Spina bifida is a complex genetic disorder, meaning it’s caused by several gene alternations rather than just one. Environmental conditions, including nutrition, medication, and supplements, can impact fetal health.
“The challenge is to understand the role of genetic variation in individual families, coupled with the environmental factors, so we can do our best to ensure a healthy baby,” said Ross, who also heads the Laboratory of Neurogenetics and Development at Weill Cornell Medicine.
To find ways to treat and prevent spina bifida, researchers must reduce bias in patient selection. By collaborating with Baylor College of Medicine and Stanford Medicine, Well Cornell Medicine researchers developed an unbiased approach to study a smaller sample of people and identify genes that distinguish patients with spina bifida versus individuals without the condition.
The research team examined the genomes of 149 people with spina bifida and 149 health controls with similar genetic backgrounds. With machine learning, the team determined which genes with predicted function-changing variants have the greatest potential for differentiating cases from controls.
The research team then studied how these genes related to different activities at the molecular level. The most significant pathways involved glucose and lipid metabolism.
“These processes are relevant to conditions like diabetes and obesity. This really gave us a lot of encouragement that our machine learning approach was coming up with clinically relevant information,” Ross said.

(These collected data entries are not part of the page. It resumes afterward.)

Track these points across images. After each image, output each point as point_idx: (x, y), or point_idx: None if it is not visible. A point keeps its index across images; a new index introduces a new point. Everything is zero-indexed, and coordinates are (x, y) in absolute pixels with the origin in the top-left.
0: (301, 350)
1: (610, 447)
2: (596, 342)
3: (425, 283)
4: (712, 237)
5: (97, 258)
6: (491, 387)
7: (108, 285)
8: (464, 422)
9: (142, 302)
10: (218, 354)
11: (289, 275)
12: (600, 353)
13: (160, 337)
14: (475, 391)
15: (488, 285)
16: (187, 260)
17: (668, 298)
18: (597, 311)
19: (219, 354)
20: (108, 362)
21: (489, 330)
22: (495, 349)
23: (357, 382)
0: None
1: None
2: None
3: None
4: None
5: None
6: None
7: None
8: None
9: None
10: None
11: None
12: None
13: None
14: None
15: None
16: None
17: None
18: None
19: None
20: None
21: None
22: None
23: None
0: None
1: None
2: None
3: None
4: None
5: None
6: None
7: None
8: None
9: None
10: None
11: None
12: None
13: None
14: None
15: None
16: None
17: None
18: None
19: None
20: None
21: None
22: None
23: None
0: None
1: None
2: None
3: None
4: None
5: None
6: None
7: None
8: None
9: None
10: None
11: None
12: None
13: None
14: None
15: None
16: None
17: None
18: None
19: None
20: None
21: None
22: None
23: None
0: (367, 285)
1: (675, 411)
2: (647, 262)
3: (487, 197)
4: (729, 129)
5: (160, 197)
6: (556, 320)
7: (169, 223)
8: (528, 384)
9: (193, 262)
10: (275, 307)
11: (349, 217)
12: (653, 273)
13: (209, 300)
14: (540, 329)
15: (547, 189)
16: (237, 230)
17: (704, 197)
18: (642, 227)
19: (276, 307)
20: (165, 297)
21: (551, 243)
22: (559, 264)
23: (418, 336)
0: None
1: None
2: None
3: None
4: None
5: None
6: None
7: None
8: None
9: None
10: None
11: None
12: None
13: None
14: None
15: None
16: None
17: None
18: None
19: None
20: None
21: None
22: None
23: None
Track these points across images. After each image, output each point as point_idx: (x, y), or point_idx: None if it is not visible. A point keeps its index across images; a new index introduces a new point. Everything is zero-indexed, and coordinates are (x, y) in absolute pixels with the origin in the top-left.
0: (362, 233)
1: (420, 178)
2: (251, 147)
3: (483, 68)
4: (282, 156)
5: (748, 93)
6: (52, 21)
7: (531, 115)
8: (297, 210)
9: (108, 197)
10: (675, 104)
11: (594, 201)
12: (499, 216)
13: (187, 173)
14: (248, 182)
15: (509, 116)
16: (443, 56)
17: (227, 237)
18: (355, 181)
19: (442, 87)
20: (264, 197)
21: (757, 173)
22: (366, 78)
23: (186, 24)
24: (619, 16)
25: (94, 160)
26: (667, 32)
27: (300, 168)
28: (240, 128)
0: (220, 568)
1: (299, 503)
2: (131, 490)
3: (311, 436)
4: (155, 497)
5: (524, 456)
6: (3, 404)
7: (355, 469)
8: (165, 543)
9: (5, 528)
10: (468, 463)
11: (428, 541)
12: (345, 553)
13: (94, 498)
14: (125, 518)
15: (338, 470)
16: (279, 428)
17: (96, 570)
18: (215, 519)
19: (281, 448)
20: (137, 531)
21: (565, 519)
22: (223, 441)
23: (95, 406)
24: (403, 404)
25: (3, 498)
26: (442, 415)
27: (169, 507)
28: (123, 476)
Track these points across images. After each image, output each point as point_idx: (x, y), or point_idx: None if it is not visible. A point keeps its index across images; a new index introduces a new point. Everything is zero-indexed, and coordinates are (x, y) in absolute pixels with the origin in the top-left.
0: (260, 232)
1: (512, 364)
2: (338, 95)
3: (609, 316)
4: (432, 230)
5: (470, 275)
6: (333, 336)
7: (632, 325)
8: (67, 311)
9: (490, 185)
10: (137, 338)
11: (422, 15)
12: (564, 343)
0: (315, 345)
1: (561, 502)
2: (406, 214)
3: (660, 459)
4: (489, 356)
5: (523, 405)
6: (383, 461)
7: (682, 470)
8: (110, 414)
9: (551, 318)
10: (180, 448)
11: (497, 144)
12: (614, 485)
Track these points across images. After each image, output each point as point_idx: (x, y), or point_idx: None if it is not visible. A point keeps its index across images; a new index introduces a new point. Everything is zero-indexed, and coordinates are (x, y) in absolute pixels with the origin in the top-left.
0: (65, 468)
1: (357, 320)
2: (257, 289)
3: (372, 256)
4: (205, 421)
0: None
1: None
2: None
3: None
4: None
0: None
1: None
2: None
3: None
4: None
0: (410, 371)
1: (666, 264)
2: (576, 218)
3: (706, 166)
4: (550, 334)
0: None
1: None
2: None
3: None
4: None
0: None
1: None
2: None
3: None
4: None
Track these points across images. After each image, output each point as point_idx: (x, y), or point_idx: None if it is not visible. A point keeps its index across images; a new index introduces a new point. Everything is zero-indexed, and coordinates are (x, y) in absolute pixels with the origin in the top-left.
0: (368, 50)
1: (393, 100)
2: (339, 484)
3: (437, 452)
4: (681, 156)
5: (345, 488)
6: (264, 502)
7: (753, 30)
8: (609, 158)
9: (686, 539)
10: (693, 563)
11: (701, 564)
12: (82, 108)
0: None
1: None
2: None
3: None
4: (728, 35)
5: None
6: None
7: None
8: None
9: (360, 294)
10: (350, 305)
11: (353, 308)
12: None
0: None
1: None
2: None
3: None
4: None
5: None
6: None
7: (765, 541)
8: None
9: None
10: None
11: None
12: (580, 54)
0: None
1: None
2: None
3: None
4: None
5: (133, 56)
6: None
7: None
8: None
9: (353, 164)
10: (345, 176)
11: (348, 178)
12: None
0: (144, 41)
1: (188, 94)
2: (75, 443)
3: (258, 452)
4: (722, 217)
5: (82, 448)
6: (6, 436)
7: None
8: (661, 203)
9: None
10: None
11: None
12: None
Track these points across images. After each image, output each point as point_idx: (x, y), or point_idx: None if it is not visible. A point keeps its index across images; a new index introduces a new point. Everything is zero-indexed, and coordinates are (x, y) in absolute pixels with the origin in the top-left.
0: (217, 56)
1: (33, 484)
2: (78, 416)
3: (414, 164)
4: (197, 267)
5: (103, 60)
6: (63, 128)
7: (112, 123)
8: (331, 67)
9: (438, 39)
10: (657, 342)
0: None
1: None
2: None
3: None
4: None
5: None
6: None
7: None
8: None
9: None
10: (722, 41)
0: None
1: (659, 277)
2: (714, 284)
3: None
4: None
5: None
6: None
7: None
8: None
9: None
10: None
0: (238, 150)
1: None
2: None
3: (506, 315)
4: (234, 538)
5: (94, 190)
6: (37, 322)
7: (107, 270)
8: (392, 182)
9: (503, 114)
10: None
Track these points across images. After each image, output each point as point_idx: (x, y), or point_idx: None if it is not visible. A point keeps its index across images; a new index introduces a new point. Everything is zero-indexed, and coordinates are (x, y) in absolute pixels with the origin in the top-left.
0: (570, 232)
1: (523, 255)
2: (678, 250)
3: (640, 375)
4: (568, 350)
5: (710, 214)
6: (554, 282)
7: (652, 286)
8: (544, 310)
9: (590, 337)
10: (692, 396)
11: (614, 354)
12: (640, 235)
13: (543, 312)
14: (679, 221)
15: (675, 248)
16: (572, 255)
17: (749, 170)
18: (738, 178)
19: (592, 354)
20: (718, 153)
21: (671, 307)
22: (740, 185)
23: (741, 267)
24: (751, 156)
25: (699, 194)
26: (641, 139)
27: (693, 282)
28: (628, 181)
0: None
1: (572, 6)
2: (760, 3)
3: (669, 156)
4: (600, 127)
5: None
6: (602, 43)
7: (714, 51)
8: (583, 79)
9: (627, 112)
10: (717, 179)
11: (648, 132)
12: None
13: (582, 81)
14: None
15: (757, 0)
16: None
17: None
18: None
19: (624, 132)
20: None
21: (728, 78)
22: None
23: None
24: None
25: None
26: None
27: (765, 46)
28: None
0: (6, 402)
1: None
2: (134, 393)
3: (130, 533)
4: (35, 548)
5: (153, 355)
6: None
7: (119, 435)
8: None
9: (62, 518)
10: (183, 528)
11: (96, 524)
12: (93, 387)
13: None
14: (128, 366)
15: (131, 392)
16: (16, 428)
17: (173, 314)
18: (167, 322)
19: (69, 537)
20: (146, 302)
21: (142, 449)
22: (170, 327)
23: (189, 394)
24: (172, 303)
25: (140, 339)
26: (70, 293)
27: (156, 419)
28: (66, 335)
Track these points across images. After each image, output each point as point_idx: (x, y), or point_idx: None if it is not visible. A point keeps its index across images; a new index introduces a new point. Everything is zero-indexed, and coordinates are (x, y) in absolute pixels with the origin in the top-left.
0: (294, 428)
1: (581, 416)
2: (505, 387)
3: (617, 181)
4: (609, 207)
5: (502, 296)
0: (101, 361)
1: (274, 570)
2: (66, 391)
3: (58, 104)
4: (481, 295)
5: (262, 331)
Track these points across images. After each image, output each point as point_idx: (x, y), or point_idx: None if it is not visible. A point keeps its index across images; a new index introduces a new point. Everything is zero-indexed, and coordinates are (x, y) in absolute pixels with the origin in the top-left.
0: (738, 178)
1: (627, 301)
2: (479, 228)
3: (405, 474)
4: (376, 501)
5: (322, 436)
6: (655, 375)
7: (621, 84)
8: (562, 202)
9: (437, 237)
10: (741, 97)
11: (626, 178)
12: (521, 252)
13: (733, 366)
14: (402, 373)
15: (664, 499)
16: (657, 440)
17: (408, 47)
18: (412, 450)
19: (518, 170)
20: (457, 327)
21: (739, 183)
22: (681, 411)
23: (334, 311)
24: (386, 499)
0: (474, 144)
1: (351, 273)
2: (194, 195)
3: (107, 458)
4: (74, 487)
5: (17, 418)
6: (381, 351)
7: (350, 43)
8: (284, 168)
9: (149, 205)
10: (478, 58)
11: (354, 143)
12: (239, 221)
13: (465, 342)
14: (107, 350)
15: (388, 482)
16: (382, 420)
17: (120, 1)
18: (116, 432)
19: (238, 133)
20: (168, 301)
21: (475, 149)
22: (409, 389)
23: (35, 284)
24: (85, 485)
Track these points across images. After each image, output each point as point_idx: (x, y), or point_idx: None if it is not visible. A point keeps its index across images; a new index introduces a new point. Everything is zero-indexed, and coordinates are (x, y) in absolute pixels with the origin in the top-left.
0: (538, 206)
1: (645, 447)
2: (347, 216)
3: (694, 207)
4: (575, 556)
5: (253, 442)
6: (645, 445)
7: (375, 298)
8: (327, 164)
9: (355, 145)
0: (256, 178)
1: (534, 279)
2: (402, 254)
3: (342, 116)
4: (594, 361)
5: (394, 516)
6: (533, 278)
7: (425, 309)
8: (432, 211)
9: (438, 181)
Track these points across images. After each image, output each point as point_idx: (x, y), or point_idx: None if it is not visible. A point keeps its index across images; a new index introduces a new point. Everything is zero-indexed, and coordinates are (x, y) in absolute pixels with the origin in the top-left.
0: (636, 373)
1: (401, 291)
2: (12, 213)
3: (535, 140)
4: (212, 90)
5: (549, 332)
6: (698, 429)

“We continue to build an international consortium of clinicians and families to increase the power of this approach toward understanding human spina bifida.”
Using the machine learning approach, Ross hopes it will be possible to examine genomes for couples who want to conceive, identifying the best approaches to prevent spina bifida. For example, additional folic acid can be an effective preventive measure, while for others, taking supplements like inositol can decrease risk.
“One day we will be able to counsel individual couples on what is the most effective route for them to have a healthy birth outcome, and for a child affected by spina bifida, to optimize their development and quality of life into adulthood,” Ross said.